The Edit Bay - A Romanticized View of One Editor’s Relationship With Four Walls

Josh Short Edit Suite

For four years I worked in a glorified closet otherwise known as my editing bay. My room was approximately 6’ wide by 9’ long. It had neutral gray walls and a desk that squeezed all the way across the back wall.

On my desk sat the mixer, mouse, colorful keyboard and phone hidden way off in the corner. Whoever calls the editor for their opinion? Beside my two 23” monitors were two giant oddly colored speakers. On top of one of the speakers was a picture of my wife and I when we were teenagers sitting by a fountain. There were two fortune cookie fortunes taped to the desk. My goal of finding enough good ones to stretch all the way across was never completed.

I was seated with my back to the wooden door that I accidently got Sharpie marker all over one time when keeping track of a contest with a co-worker.

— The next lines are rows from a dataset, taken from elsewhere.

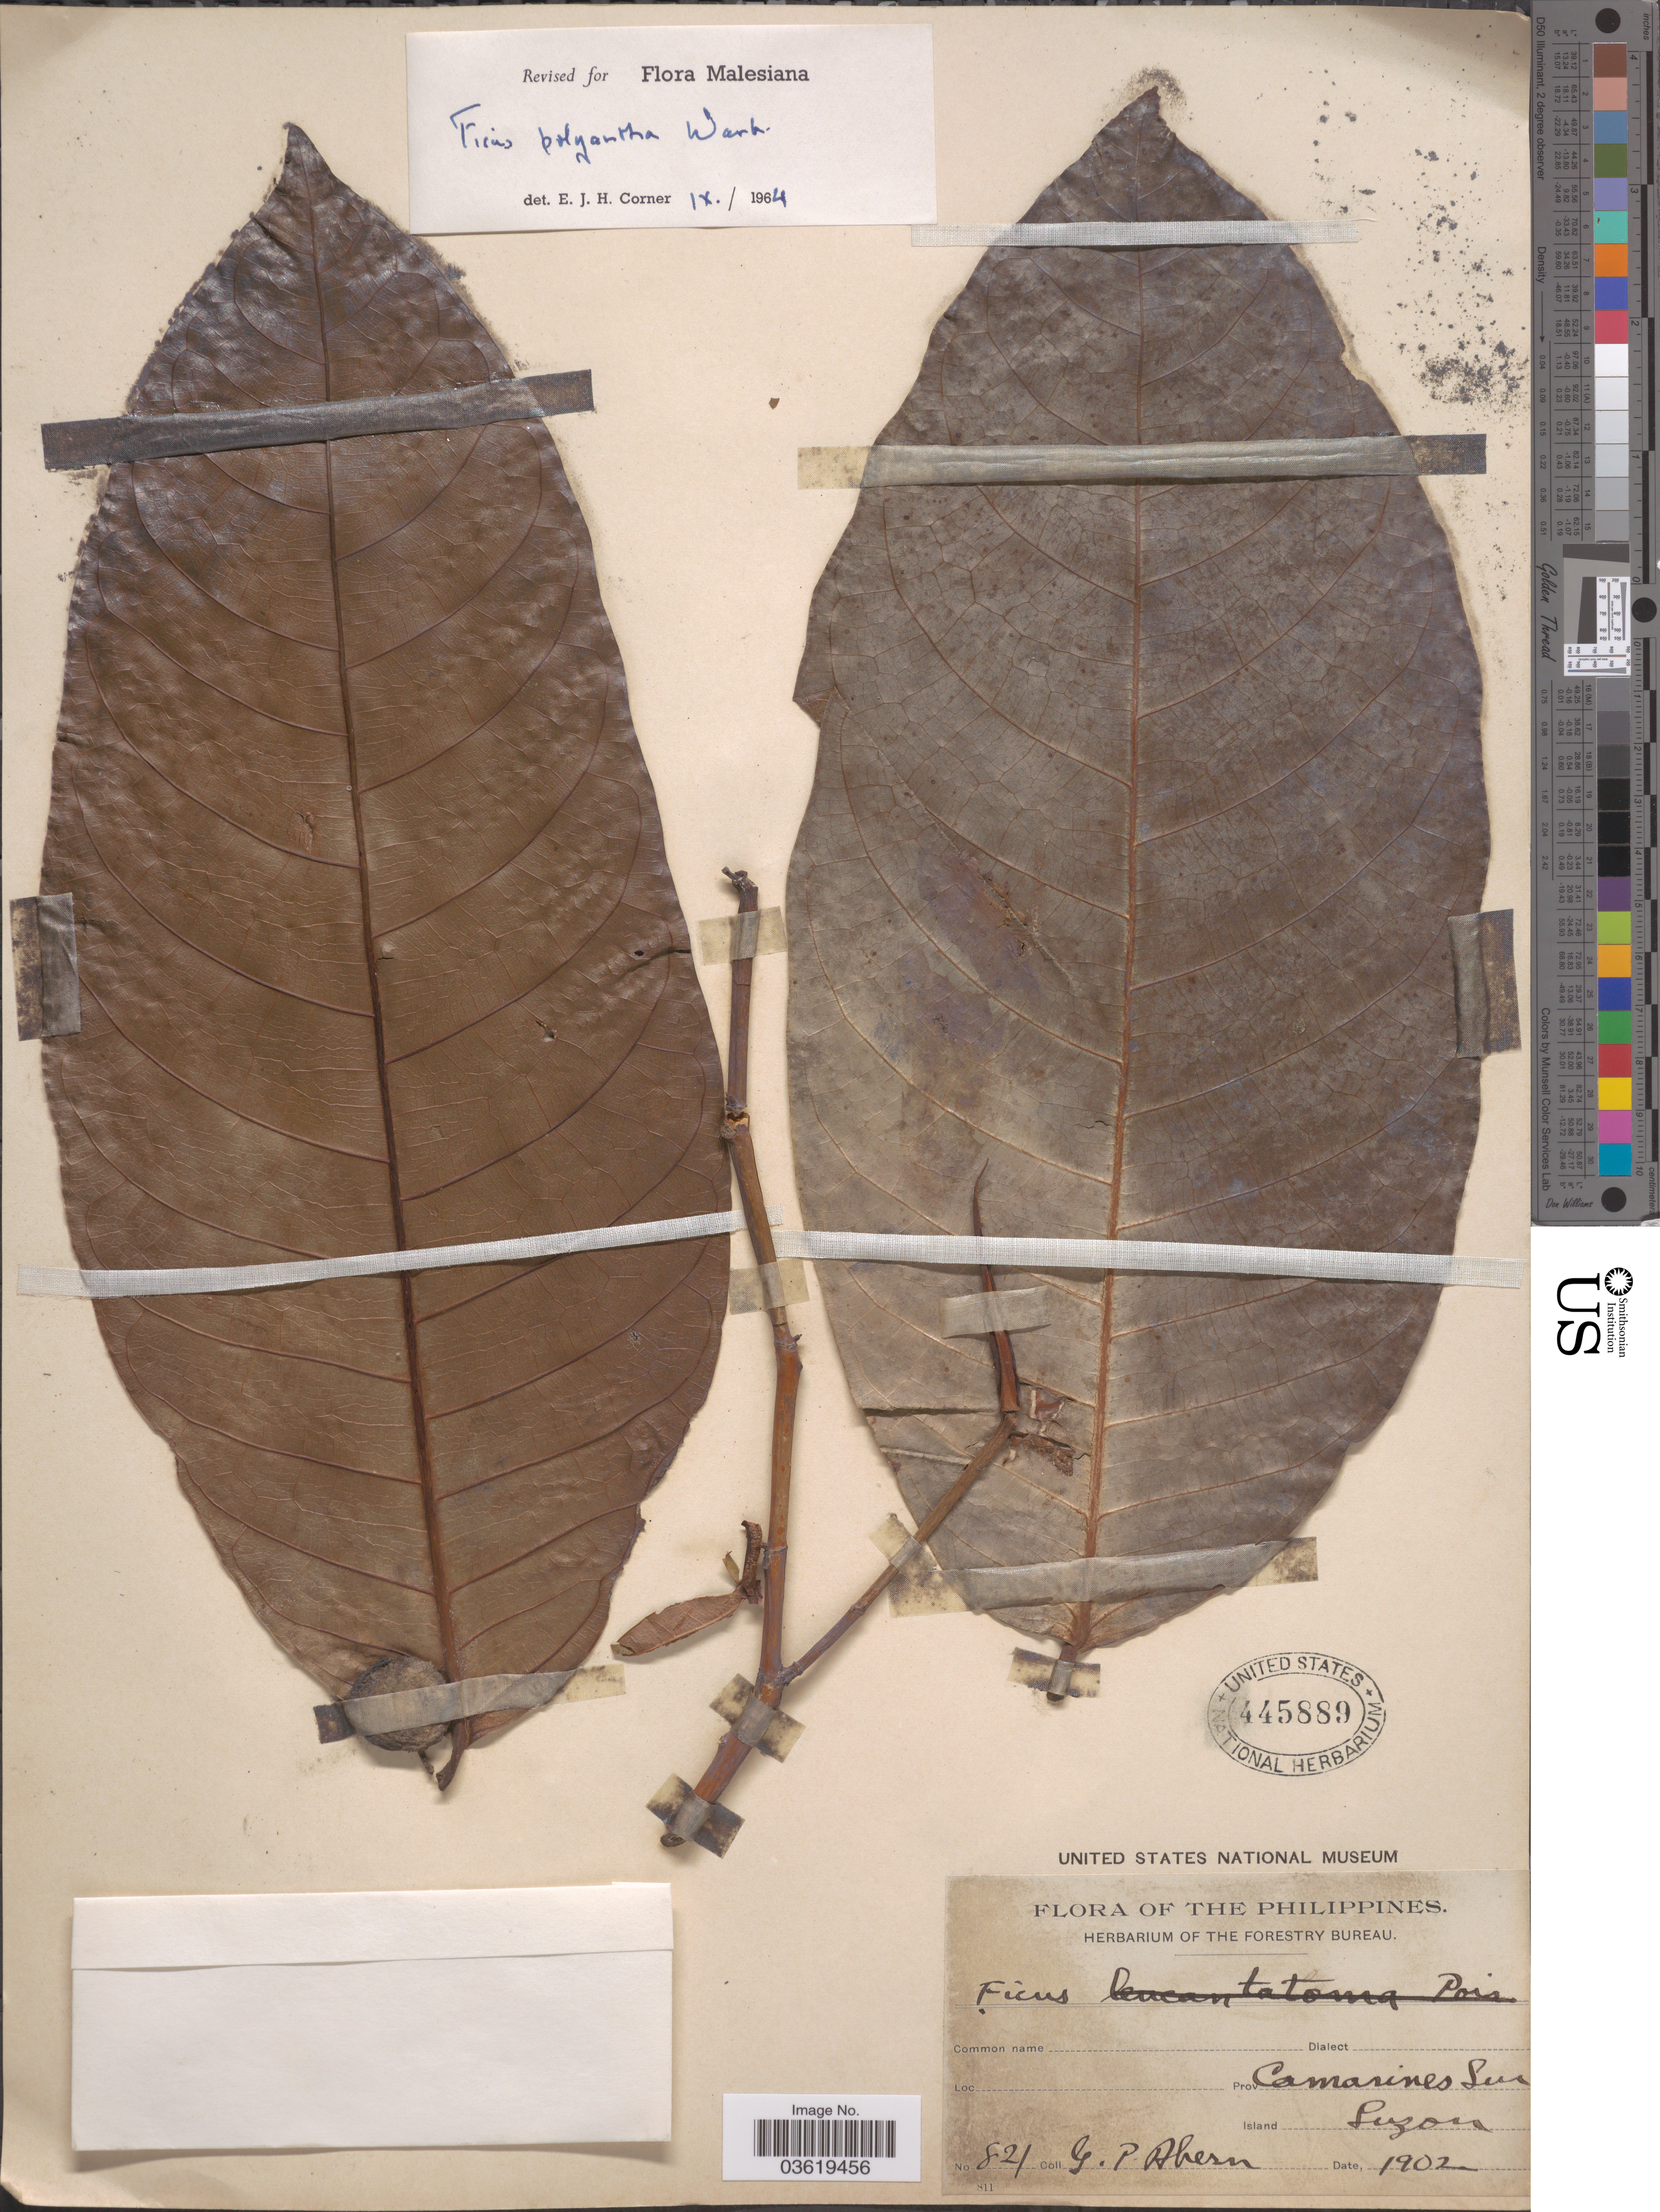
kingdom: Plantae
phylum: Tracheophyta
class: Magnoliopsida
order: Rosales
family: Moraceae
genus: Ficus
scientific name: Ficus polyantha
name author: Warb.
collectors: G. Ahern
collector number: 821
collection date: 1902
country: Philippines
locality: Prov. Camarines Sur. Island Luzon.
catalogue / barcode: US 445889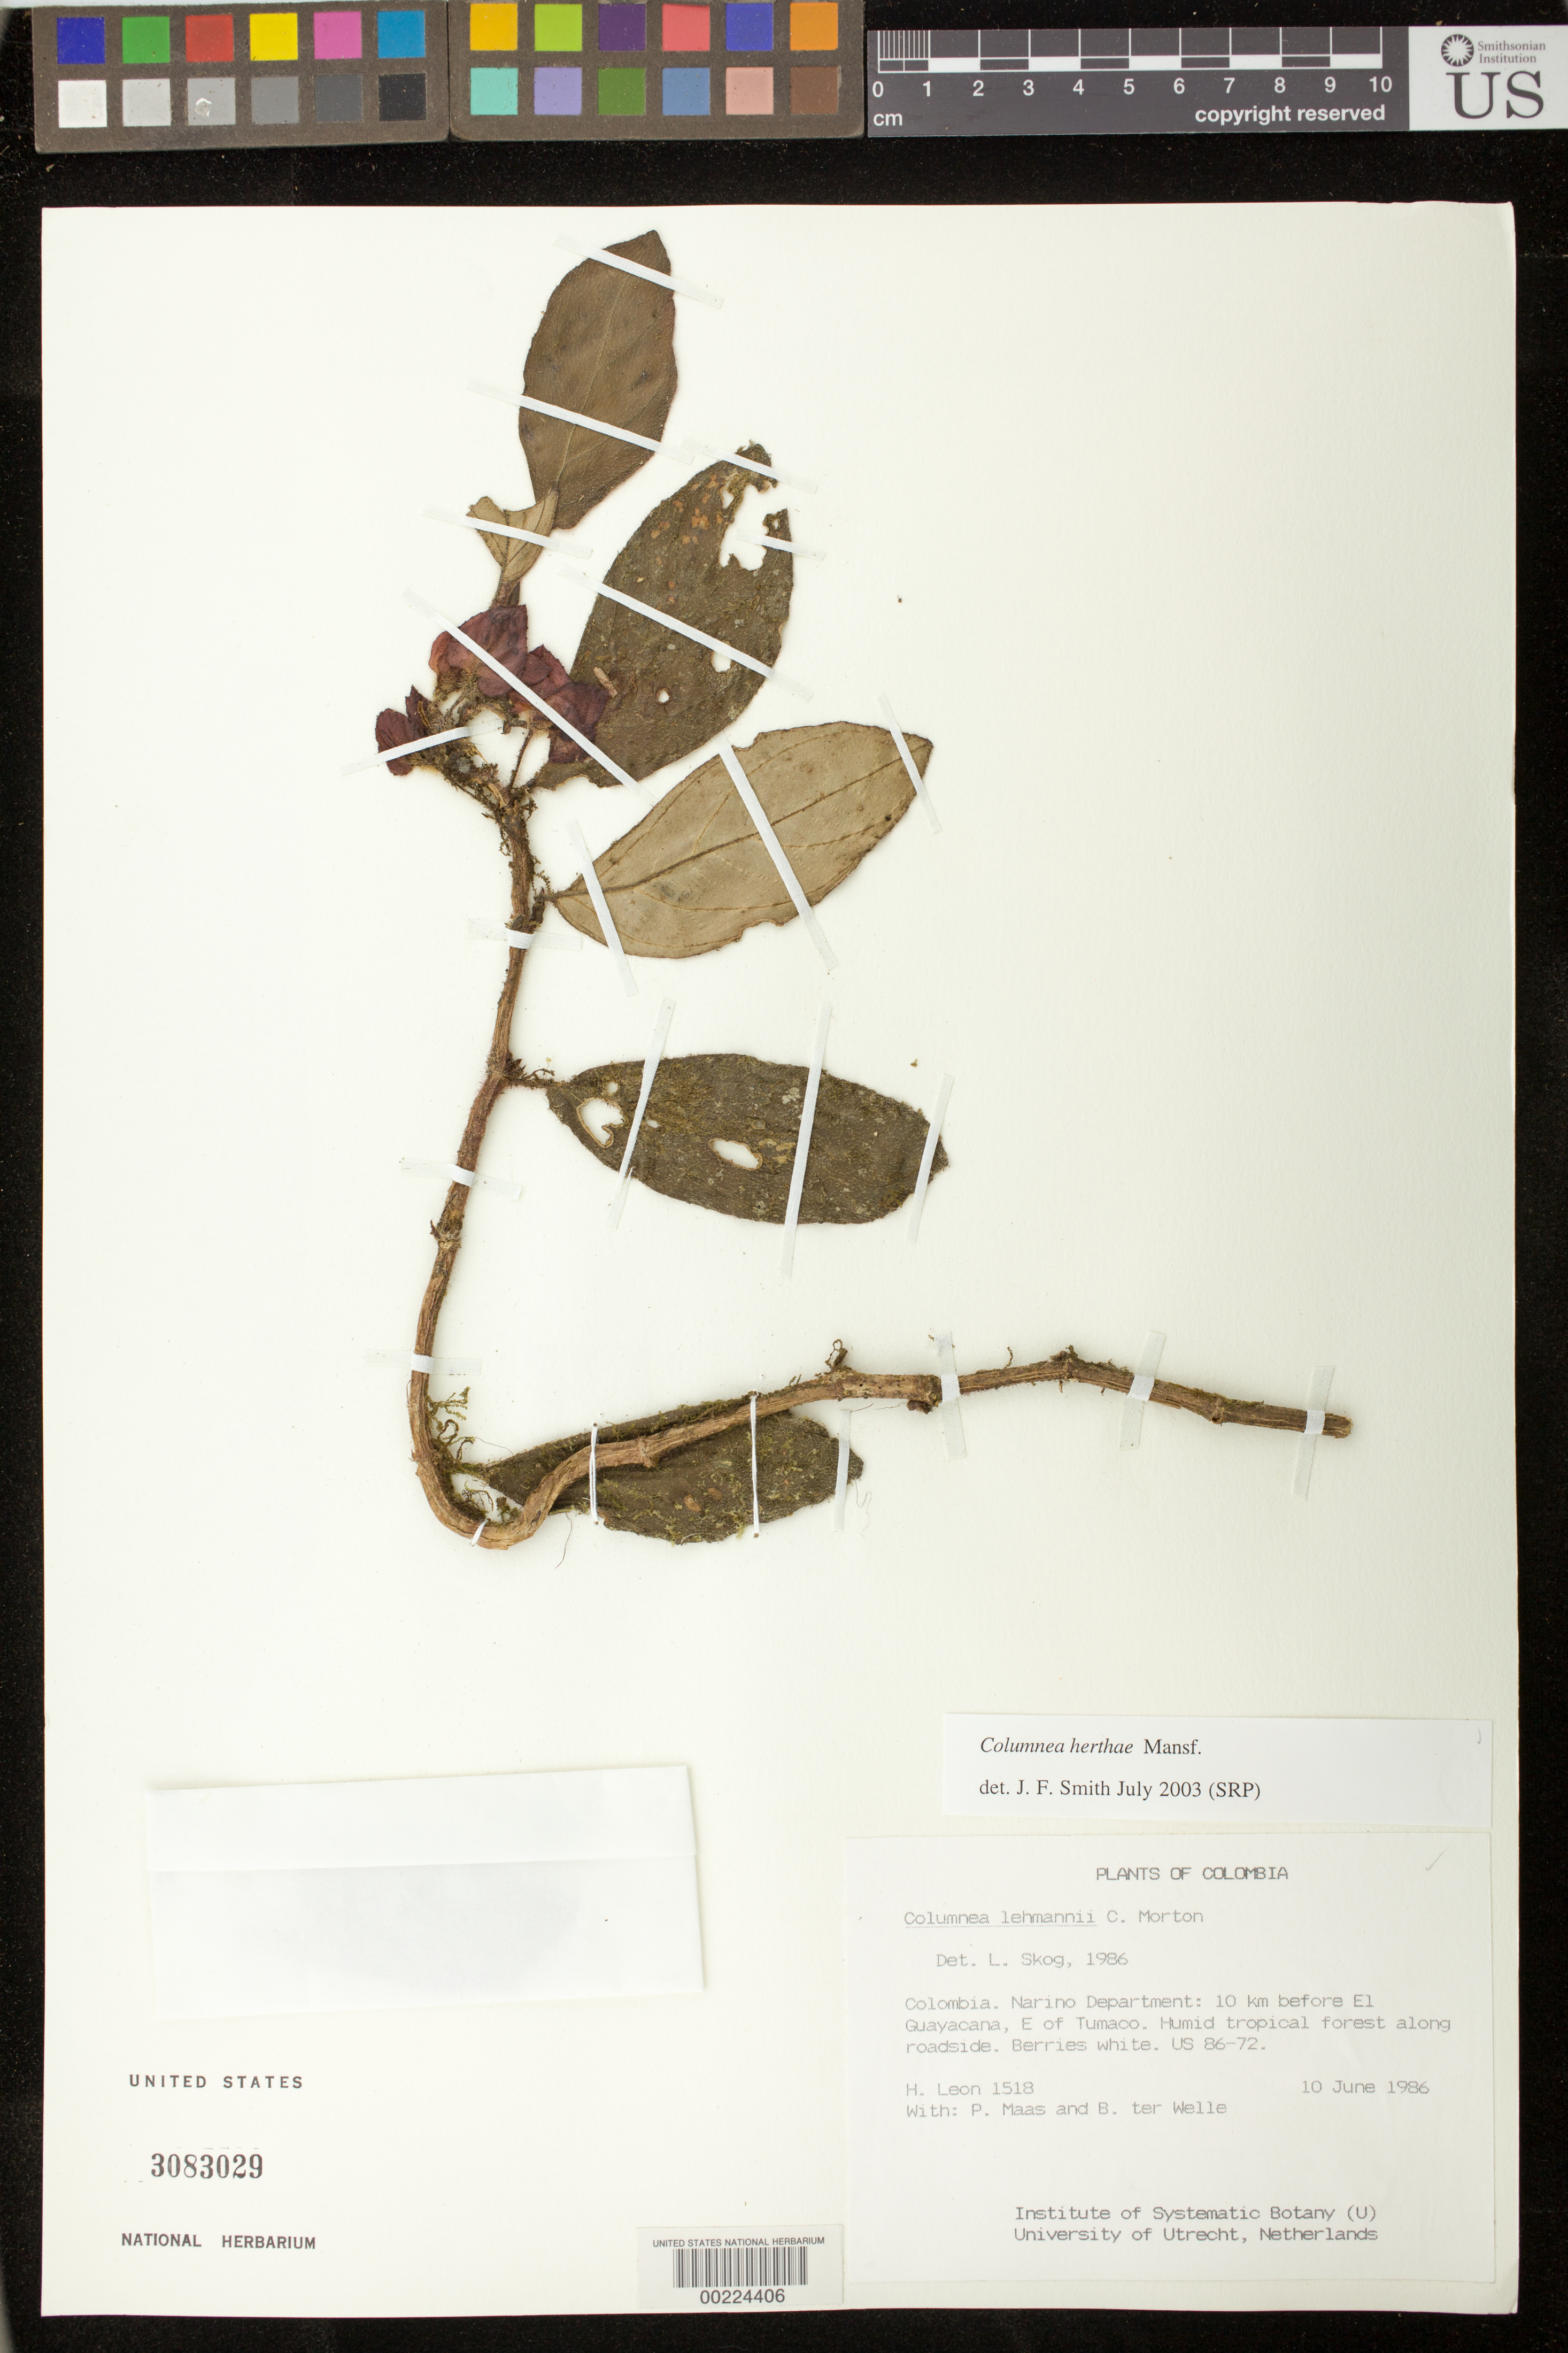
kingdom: Plantae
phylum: Tracheophyta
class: Magnoliopsida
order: Lamiales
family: Gesneriaceae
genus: Columnea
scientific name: Columnea lehmannii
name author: Mansf.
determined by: Clark, J. L.; Skog, Laurence E.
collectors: H. León, P. Maas & B. Welle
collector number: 1518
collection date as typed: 10 Jun 1986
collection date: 1986-06-10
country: Colombia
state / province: Nariño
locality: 10 km before El Guayacana, E of Tumaco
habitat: Humid tropical forest along roadside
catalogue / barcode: US 3083029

This experience taught me two things. 1) Sharpies bleed through cheap paper and 2) an over-the-door coat rack hides Sharpie on wooden doors very well. I believe I won whatever that contest was.

There were overhead fluorescent lights that were never on. One of the many signals that someone had been in my edit bay was if these lights were on. There were two dimmable track lights that lit the room but not my monitors. I went a year with one of the bulbs out before my production manager turned the fluorescent lights on and fixed it when I wasn’t there.

To my left was a black filing cabinet. Paperwork gathered there to die but it was mainly used to hide snacks and the best K-cups for our coffee machine. There was a white bookshelf against the wall where you entered, which housed all the script books (in alphabetical order), change order sheets and hard drives.

Maybe I’m mildly obsessive-compulsive about my edit bay, maybe not. I could find anything in that room with my eyes closed. Anything.

The edit bay in general has a daunting power about it for those unfamiliar with it. It reminds me of the Wizard of Oz when Dorothy and crew enter Oz’s chamber. They are intimidated by what is happening in front of them. How does Oz appear like that? They are scared to touch anything (and rightly so because it’s probably expensive!). He must have magical powers. It wasn’t until Toto decides to pull back the curtain and find an old man simply pulling levers and turning wheels. “Pay no attention to the man behind the curtain.”